Aims The objectives of this study were: (i) to evaluate the effect of a cytochrome P450 (CYP) 3A4 inhibitor, erythromycin, on the pharmacokinetics of intravenous lignocaine and its two pharmacologically active metabolites, monoethylglycinexylidide (MEGX) and glycinexylidide (GX); (ii) to assess whether the effects of the erythromycin inhibitory action on lignocaine clearance and the results of the MEGX liver function test depend on liver functional status; and (iii) to determine the effects of both moderate and severe liver dysfunction on the disposition kinetics of lignocaine.
Methods The study was carried out on 10 healthy volunteers, and 10 Child's class A and 10 class C cirrhotic patients, according to a double-blind, randomized, two-way crossover design. On day 1 of the investigation, all subjects received three oral doses of erythromycin (600 mg of the ethylsuccinate ester) or placebo, and two further doses on day 2. One hour after the fourth dose, subjects were given 1 mg kg−1 lignocaine intravenously. Timed plasma samples were then obtained until 12 h for determination of the concentrations of lignocaine, MEGX and GX.
Results Erythromycin caused statistically significant, although limited, modifications of lignocaine and MEGX pharmacokinetic parameters. In healthy volunteers, lignocaine clearance was decreased from 9.93 to 8.15 ml kg−1 min−1[mean percentage ratio (95% CI), 82 (65–98)] and the half-life was prolonged from 2.23 to 02.80 h [mean percentage ratio (95% CI), 130 (109–151)]; MEGX area under the concentration-time curve from 0 h to 12 h was increased from 665 to 886 ng ml−1 h [mean percentage ratio (95% CI), 129 (102–156)]. Quantitatively similar modifications were observed in the two cirrhotic groups. GX concentrations were lowered in all study groups, although not to statistically significant extents. Erythromycin coadministration caused no appreciable interference with the results of the MEGX test. Only in patients with Child's grade C liver cirrhosis were lignocaine kinetic parameters significantly altered with respect to healthy volunteers. Thus, clearance was approximately halved, steady-state volume of distribution was increased, and terminal half-life was more than doubled.

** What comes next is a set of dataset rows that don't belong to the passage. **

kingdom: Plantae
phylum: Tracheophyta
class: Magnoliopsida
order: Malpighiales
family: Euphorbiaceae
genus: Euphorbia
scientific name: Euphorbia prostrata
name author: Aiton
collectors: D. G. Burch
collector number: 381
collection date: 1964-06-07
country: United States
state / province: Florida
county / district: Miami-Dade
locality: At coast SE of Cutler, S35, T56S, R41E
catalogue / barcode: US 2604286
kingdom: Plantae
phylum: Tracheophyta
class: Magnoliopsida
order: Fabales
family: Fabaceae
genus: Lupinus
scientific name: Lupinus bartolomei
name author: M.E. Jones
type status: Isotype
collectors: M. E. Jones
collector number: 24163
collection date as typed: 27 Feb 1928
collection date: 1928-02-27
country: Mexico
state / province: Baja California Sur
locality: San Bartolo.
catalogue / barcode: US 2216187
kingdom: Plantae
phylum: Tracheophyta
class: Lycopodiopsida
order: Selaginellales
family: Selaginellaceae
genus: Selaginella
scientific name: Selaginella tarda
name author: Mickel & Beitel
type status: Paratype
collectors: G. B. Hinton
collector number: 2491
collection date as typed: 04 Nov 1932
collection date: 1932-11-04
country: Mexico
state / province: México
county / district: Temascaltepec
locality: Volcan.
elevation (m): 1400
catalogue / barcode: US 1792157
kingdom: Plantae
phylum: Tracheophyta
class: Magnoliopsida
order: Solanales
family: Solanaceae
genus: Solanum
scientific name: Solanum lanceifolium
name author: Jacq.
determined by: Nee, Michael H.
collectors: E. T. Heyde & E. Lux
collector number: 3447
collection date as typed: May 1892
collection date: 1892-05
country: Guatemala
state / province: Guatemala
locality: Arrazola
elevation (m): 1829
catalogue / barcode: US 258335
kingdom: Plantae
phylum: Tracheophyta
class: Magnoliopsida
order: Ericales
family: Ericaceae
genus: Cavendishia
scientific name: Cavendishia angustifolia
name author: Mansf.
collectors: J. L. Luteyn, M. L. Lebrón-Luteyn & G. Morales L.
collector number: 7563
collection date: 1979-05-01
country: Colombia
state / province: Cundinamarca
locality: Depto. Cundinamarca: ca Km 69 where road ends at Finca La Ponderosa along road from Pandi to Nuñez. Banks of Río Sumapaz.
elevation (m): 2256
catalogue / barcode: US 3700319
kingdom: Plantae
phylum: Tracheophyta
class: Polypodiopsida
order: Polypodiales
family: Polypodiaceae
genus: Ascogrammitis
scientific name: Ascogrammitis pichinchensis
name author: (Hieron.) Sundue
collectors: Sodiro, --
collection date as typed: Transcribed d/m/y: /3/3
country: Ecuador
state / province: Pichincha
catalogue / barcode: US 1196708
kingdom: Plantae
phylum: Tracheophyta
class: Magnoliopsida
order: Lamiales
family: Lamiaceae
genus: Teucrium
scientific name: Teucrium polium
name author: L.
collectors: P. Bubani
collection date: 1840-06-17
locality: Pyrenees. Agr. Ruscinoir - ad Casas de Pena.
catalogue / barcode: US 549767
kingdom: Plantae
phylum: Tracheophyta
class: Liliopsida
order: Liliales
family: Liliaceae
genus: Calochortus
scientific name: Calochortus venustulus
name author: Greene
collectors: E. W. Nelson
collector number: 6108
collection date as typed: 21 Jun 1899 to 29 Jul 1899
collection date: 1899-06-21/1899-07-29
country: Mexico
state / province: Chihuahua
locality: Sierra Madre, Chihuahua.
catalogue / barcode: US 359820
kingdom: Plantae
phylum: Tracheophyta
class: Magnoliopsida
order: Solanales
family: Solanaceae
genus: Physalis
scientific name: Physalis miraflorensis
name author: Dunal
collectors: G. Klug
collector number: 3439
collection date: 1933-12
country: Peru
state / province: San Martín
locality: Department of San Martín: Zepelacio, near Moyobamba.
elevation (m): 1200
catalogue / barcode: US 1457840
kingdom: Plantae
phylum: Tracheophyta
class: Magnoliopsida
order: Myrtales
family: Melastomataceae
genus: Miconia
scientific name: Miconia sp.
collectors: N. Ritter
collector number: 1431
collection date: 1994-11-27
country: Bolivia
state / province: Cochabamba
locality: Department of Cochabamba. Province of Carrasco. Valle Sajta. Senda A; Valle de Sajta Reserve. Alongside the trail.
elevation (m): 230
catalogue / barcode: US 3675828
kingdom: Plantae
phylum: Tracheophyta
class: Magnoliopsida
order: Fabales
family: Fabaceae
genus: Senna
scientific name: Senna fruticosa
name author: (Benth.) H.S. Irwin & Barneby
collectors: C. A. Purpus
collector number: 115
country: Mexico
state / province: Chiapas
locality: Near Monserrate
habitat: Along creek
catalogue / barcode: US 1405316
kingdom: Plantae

Conclusions Although erythromycin only modestly decreases lignocaine clearance, it causes a concomitant elevation of the concentrations of its pharmacologically active metabolite MEGX. A pharmacodynamic study following lignocaine infusion to steady state appears necessary to assess the actual clinical relevance of these combined effects. The degree of liver dysfunction has no influence on the extent of the erythromycin-lignocaine interaction, whereas it markedly influences the extent of the changes in lignocaine pharmacokinetics. These findings indicate that no dose adjustment is needed in patients with moderate liver cirrhosis, whereas the lignocaine dose should be halved in patients with severe cirrhosis.